В свою очередь профессор Тадеуш Вольша обратил внимание на цензуру на радио ВВС, которое в годы войны называли «голосом свободной Европы»:
ВВС много месяцев и лет информировало британских слушателей о том, что Катынское преступление совершили немцы. Польское правительство в изгнании неоднократно пыталось вмешаться в ситуацию и заявляло, что это неслыхано, чтобы подавалась такая информация. Но ничего нельзя было поделать.
Такая же история с Катынским памятником в Лондоне, который открыли только в 1976 году, когда уже весь мир знал правду, а англичане продолжали сидеть во лжи о Катыни. Не знаю насколько это обосновано, но, мне кажется, что они в этом сидели даже дольше, чем советы. Открытие Катынского памятника фактически прошло без участия представителей британских властей.

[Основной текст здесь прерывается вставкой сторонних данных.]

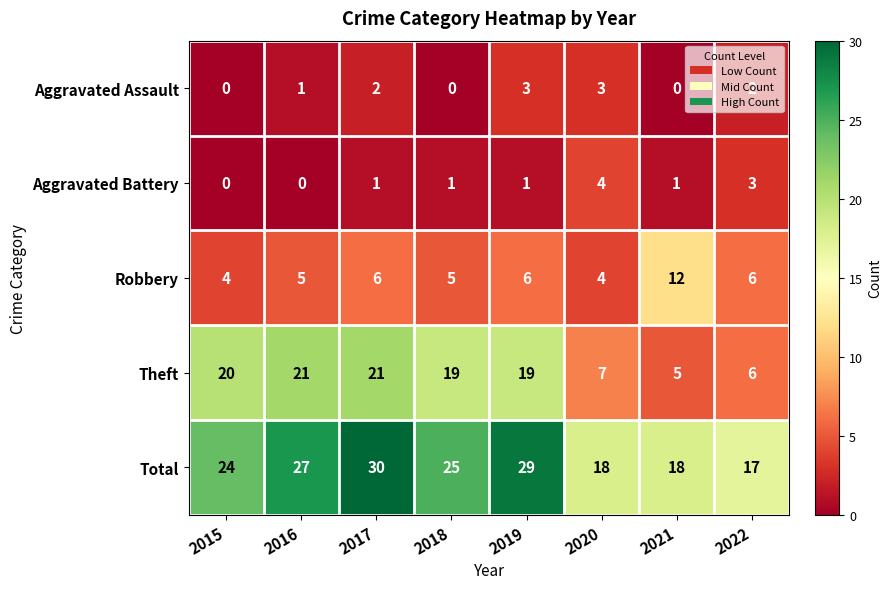

How many values in Aggravated Assault are above zero?

5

Профессор Войцех Матерский, еще один участник дискуссии, несмотря на общую позитивную оценку книги Томаса Урбана раскритиковал некоторые ключевые ее аспекты:
Томас Урбан – и здесь, и в книге–ставит тезис, что Рузвельт верил в то, что Катынское преступление совершили немцы. Скажу так, со смерти Рузвельта, который скончался в апреле 1945 года, прошло почти 75 лет, а то, что сделали его советники по имиджевым вопросам продолжается до сих пор. Его стереотипно воспринимают как идеалиста, политика, который руководствовался моралью и итд. В то время, когда– по моему глубокому убеждению – это был трезвый реалист, циник, который всегда делал ставку на эффективность. Рапорт советника президента по европейских вопросах полковника Хенрика Шиманьского его ошеломил, и он приказал уничтожить документ, а самого полковника убрать из своего окружения с приказом Шиманьскому, чтобы тот вообще не брал слово по катынскому вопросу. Дело в том, что Рузвельту перед этим на стол положили отчет госдепа и отчет департамента войны, который был еще важнее. В последнем говорилось, что конфликт на Дальнем Востоке может длиться аж до 50-х годов и может повлечь за собой, как минимум, миллион жертв, а единственной возможностью сократить длительность войны и сохранить столько жизней американцев является вступление СССР в войну с Японией на Дальнем Востоке. Рузвельт делал все, чтобы не рассердить Сталина. Шла игра, и Рузвельт умело хорошо сыграл.
[…]
Мне ближе тоже циник, но, так сказать, значительно более искренний и открытый в своих действиях человек, а именно Черчилль. Он открыто сказал полякам: «У меня нет сомнений, кто это сделал, но они нам нужны. Нам нужна их сила. Без этого мы не победим Германию, а, по крайне мере, мы не победим так быстро, как бы могли это сделать». В письме в 1943 году он открыто писал, что нет сомнения в том, что Катынь – это дело рук русских, но еще не время, когда об этом можно говорить. Об этом можно будет сказать уже после войны.